Sell Us The Rope is funny, clever, deliciously wry and surprising; a masterful historical novel with a final line that knocks the breath out of you. Absurdly good! -
I enjoyed this book, especially as I kept forgettingv that Koba was in fact a youthful Stalin (which is a very good point about it). I especially enjoyed his descriptins of London in 1900s, the poverty and meanness, hunger, cruelty and housing quality in the East End.
The story was enjoyable and the issue of 'what form of protest is acceptable' meant quite a lot to me as an activist now considering and taking part in "anti-social" activity to make the case for stoping oil and gas exploration un the UK.

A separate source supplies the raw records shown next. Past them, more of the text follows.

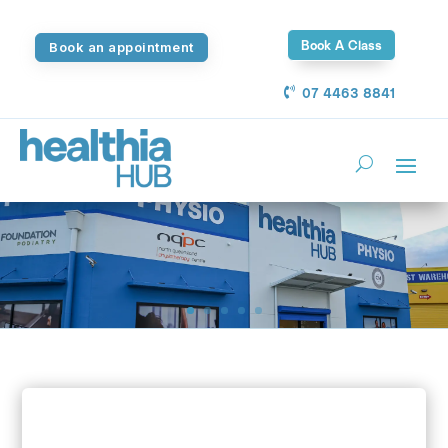
Book A Class
Book an appointment
07 4463 8841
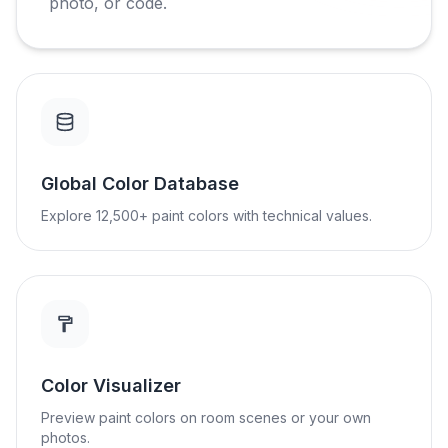
photo, or code.
Global Color Database
Explore 12,500+ paint colors with technical values.
Color Visualizer
Preview paint colors on room scenes or your own
photos.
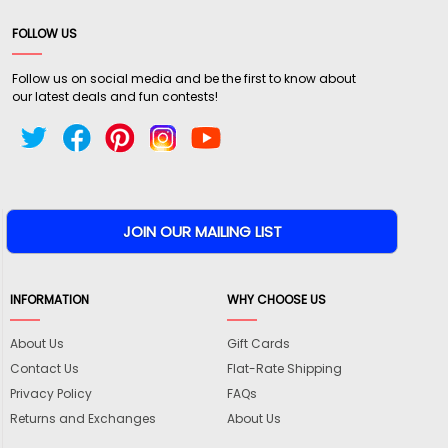
FOLLOW US
Follow us on social media and be the first to know about
our latest deals and fun contests!
INFORMATION
WHY CHOOSE US
About Us
Gift Cards
Contact Us
Flat-Rate Shipping
Privacy Policy
FAQs
Returns and Exchanges
About Us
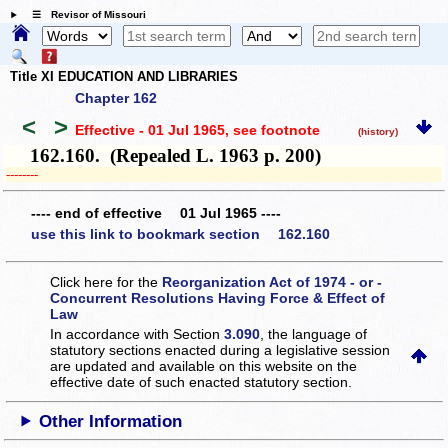
☰ Revisor of Missouri
Title XI EDUCATION AND LIBRARIES
Chapter 162
<
>
Effective - 01 Jul 1965
, see footnote
(history)
162.160. (Repealed L. 1963 p. 200)
­­--------
---- end of effective 01 Jul 1965 ----
use this link to bookmark section 162.160
Click here for the
Reorganization Act of 1974 - or -
Concurrent Resolutions Having Force & Effect of
Law
In accordance with Section
3.090
, the language of
statutory sections enacted during a legislative session
are updated and available on this website
on the
effective date of such enacted statutory section.
Other Information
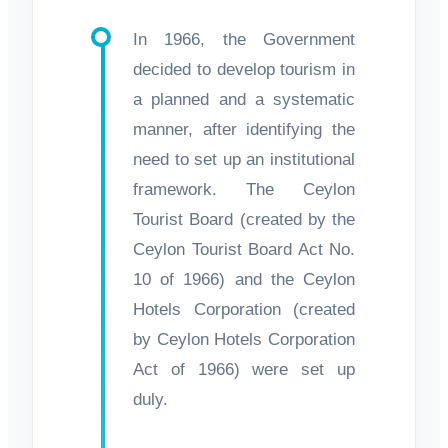
In 1966, the Government
decided to develop tourism in
a planned and a systematic
manner, after identifying the
need to set up an institutional
framework. The Ceylon
Tourist Board (created by the
Ceylon Tourist Board Act No.
10 of 1966) and the Ceylon
Hotels Corporation (created
by Ceylon Hotels Corporation
Act of 1966) were set up
duly.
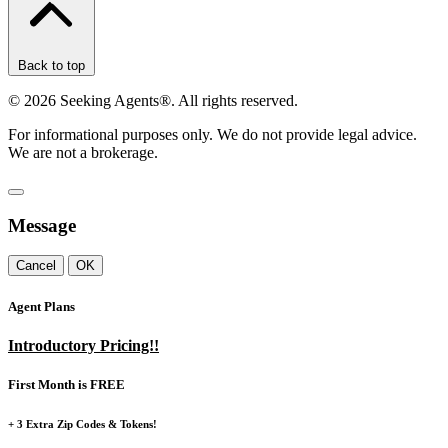
Back to top
©
2026
Seeking Agents®. All rights reserved.
For informational purposes only. We do not provide legal advice.
We are not a brokerage.
Message
Cancel
OK
Agent Plans
Introductory Pricing!!
First Month is FREE
+ 3 Extra Zip Codes & Tokens!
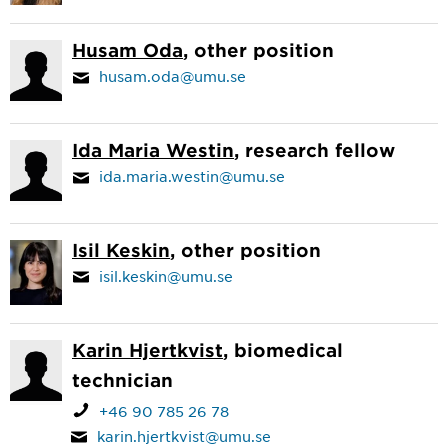
Husam Oda
, other position
husam.oda@umu.se
Ida Maria Westin
, research fellow
ida.maria.westin@umu.se
Isil Keskin
, other position
isil.keskin@umu.se
Karin Hjertkvist
, biomedical
technician
+46 90 785 26 78
karin.hjertkvist@umu.se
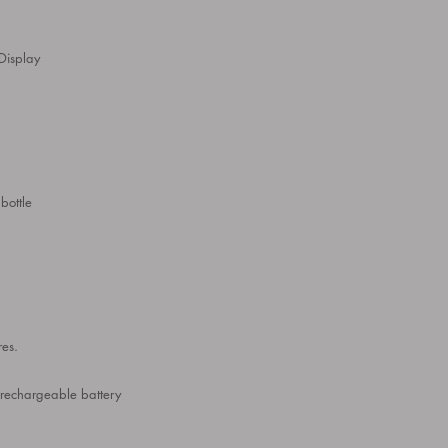
Display
bottle
res.
 rechargeable battery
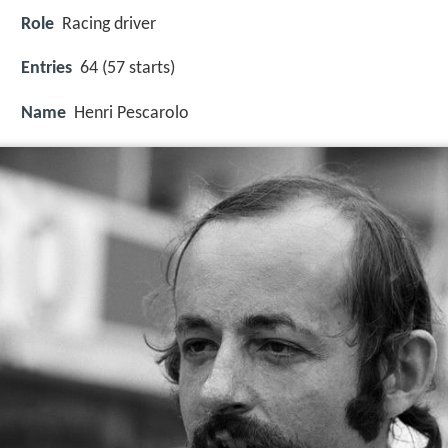
Role
Racing driver
Entries
64 (57 starts)
Name
Henri Pescarolo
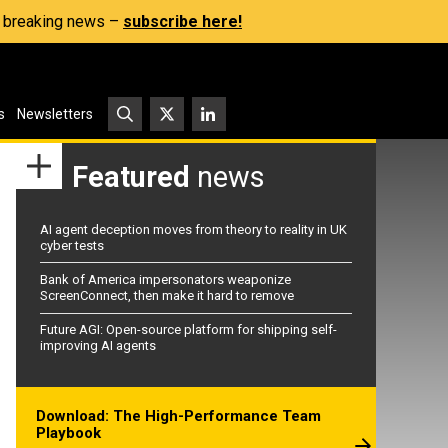
s, breaking news –
subscribe here!
s
Newsletters
Featured
news
AI agent deception moves from theory to reality in UK
cyber tests
Bank of America impersonators weaponize
ScreenConnect, then make it hard to remove
Future AGI: Open-source platform for shipping self-
improving AI agents
Download: The High-Performance Team
Playbook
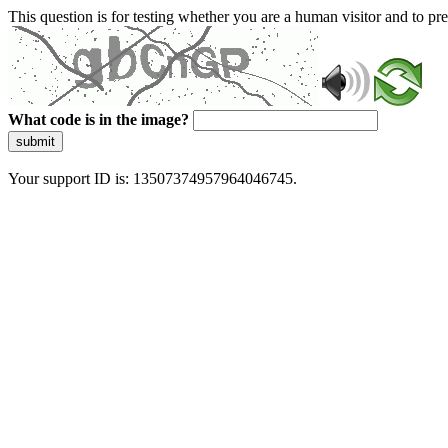
This question is for testing whether you are a human visitor and to 
What code is in the image?
submit
Your support ID is: 13507374957964046745.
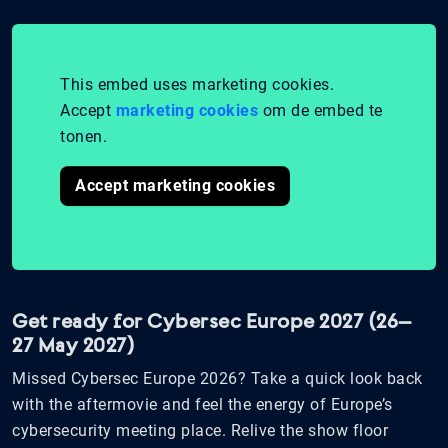
This embed uses marketing cookies.
Accept
marketing cookies
om de embed te
tonen.
Accept marketing cookies
Get ready for Cybersec Europe 2027 (26–
27 May 2027)
Missed Cybersec Europe 2026? Take a quick look back
with the aftermovie and feel the energy of Europe’s
cybersecurity meeting place. Relive the show floor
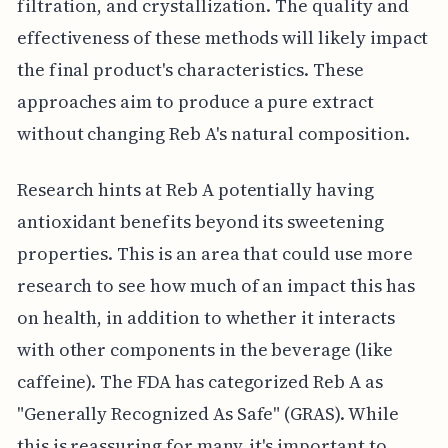
filtration, and crystallization. The quality and
effectiveness of these methods will likely impact
the final product's characteristics. These
approaches aim to produce a pure extract
without changing Reb A's natural composition.
Research hints at Reb A potentially having
antioxidant benefits beyond its sweetening
properties. This is an area that could use more
research to see how much of an impact this has
on health, in addition to whether it interacts
with other components in the beverage (like
caffeine). The FDA has categorized Reb A as
"Generally Recognized As Safe" (GRAS). While
this is reassuring for many, it's important to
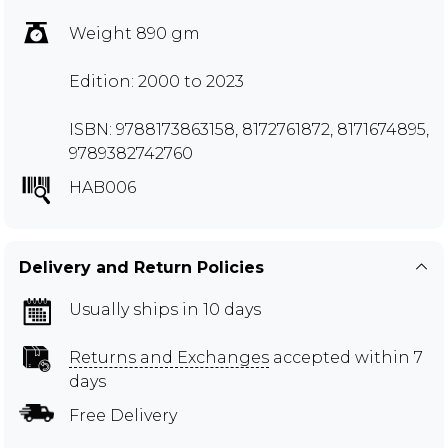
Weight 890 gm
Edition: 2000 to 2023
ISBN: 9788173863158, 8172761872, 8171674895,
9789382742760
HAB006
Delivery and Return Policies
Usually ships in 10 days
Returns and Exchanges
accepted within 7
days
Free Delivery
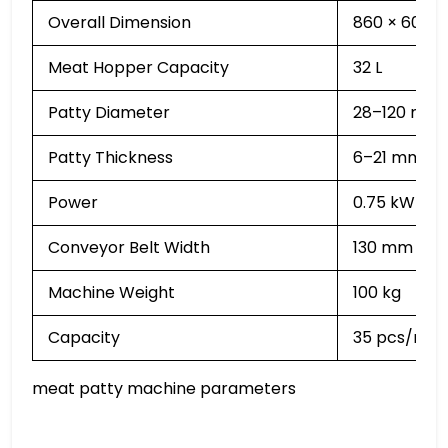
Overall Dimension
860 × 600 
Meat Hopper Capacity
32 L
Patty Diameter
28–120 mm
Patty Thickness
6–21 mm (Ad
Power
0.75 kW
Conveyor Belt Width
130 mm
Machine Weight
100 kg
Capacity
35 pcs/min
meat patty machine parameters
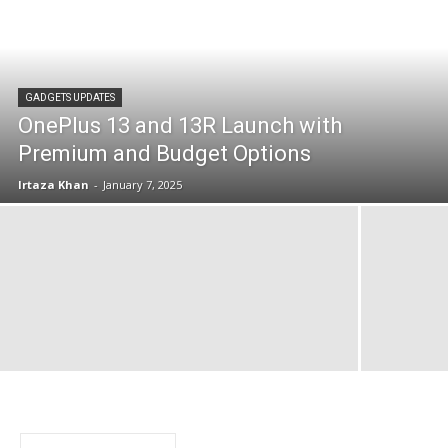
GADGETS UPDATES
OnePlus 13 and 13R Launch with
Premium and Budget Options
Irtaza Khan
-
January 7, 2025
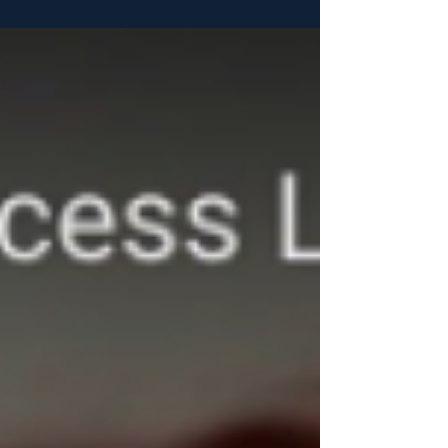
details...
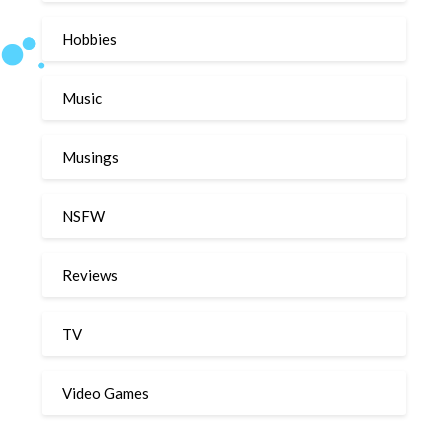
Hobbies
Music
Musings
NSFW
Reviews
TV
Video Games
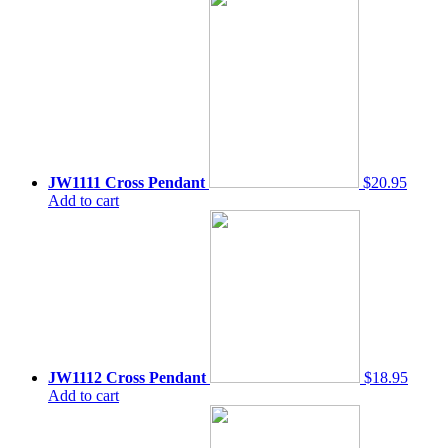
JW1111 Cross Pendant
$20.95
Add to cart
JW1112 Cross Pendant
$18.95
Add to cart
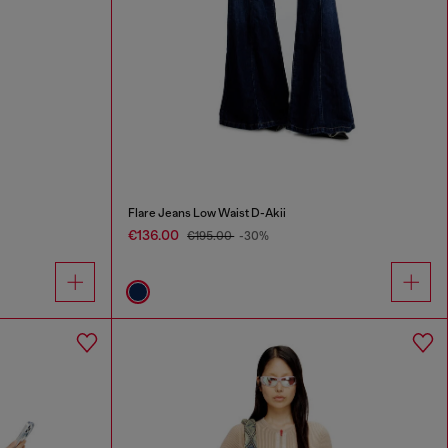
Flare Jeans Low Waist D-Akii
€136.00
€195.00
-30%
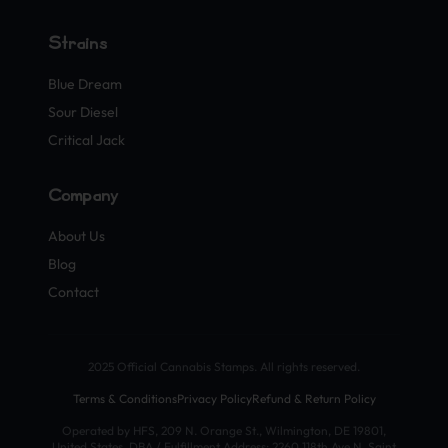
Strains
Blue Dream
Sour Diesel
Critical Jack
Company
About Us
Blog
Contact
2025 Official Cannabis Stamps. All rights reserved.
Terms & Conditions
Privacy Policy
Refund & Return Policy
Operated by HFS, 209 N. Orange St., Wilmington, DE 19801,
United States. DBA / Fulfillment Address: 2260 118th Ave N, Saint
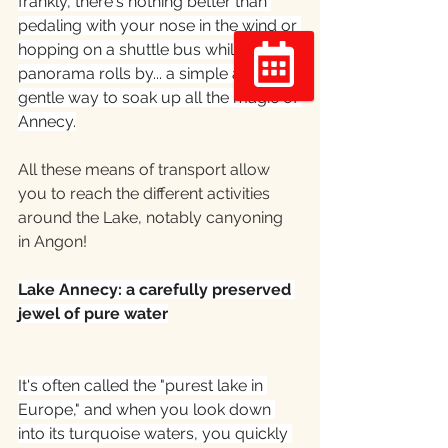
frankly, there's nothing better than 
pedaling with your nose in the wind or 
hopping on a shuttle bus while the 
panorama rolls by... a simple and 
gentle way to soak up all the magic of 
Réserver
Annecy.
All these means of transport allow 
you to reach the different activities 
around the Lake, notably canyoning 
in Angon!
Lake Annecy: a carefully preserved 
jewel of pure water
It's often called the "purest lake in 
Europe," and when you look down 
into its turquoise waters, you quickly 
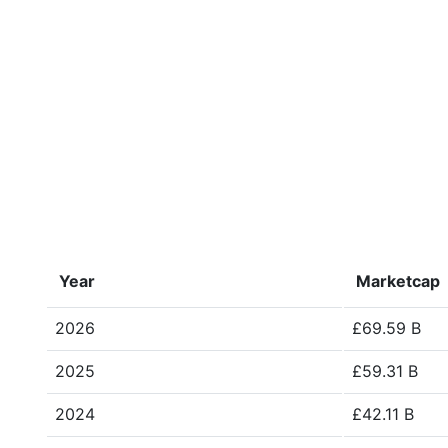
Year
Marketcap
2026
£69.59 B
2025
£59.31 B
2024
£42.11 B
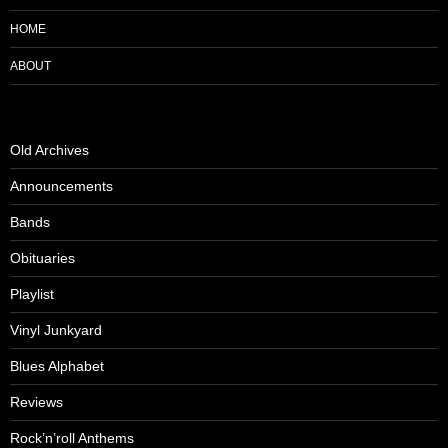
HOME
ABOUT
Old Archives
Announcements
Bands
Obituaries
Playlist
Vinyl Junkyard
Blues Alphabet
Reviews
Rock’n’roll Anthems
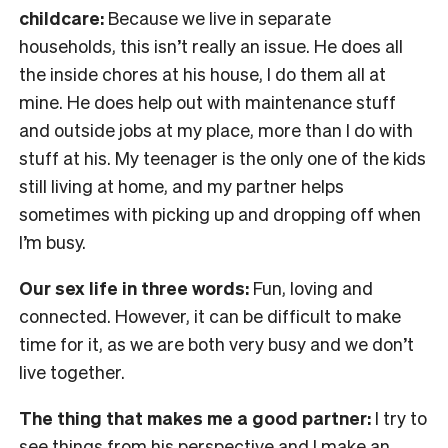
childcare:
Because we live in separate
households, this isn’t really an issue. He does all
the inside chores at his house, I do them all at
mine. He does help out with maintenance stuff
and outside jobs at my place, more than I do with
stuff at his. My teenager is the only one of the kids
still living at home, and my partner helps
sometimes with picking up and dropping off when
I’m busy.
Our sex life in three words:
Fun, loving and
connected. However, it can be difficult to make
time for it, as we are both very busy and we don’t
live together.
The thing that makes me a good partner:
I try to
see things from his perspective and I make an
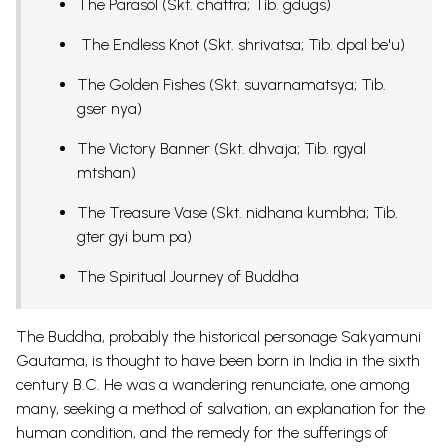
The Parasol (Skt. chattra; Tib. gdugs)
The Endless Knot (Skt. shrivatsa; Tib. dpal be'u)
The Golden Fishes (Skt. suvarnamatsya; Tib.
gser nya)
The Victory Banner (Skt. dhvaja; Tib. rgyal
mtshan)
The Treasure Vase (Skt. nidhana kumbha; Tib.
gter gyi bum pa)
The Spiritual Journey of Buddha
The Buddha, probably the historical personage Sakyamuni
Gautama, is thought to have been born in India in the sixth
century B.C. He was a wandering renunciate, one among
many, seeking a method of salvation, an explanation for the
human condition, and the remedy for the sufferings of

The last page was amazing - Elli Vuokko (who is a really sympathetic character in the book) died an unknown and Koba continued to live til he died of a heart attack many years later ...... yet she was the honest person and he the traitor (according to Stephen May) -
A vibrant, funny and menacing novel set in May 1907, when a young man from Georgia calling himself Koba (later better known as Josef Stalin...) arrives in the East End of London for the 5th Congress of the Russian Communist Party. The novel vividly conjures up the grimness of London at the time, with its grime and bad food, while the young female comrades practice martial arts, lounge in the communal bath houses and mystify the men. A sub-plot around a possible double (or is it triple?) agent builds to a tense conclusion. I raced through this book with huge enjoyment. Much of it is based on real events and real people, which adds a frisson.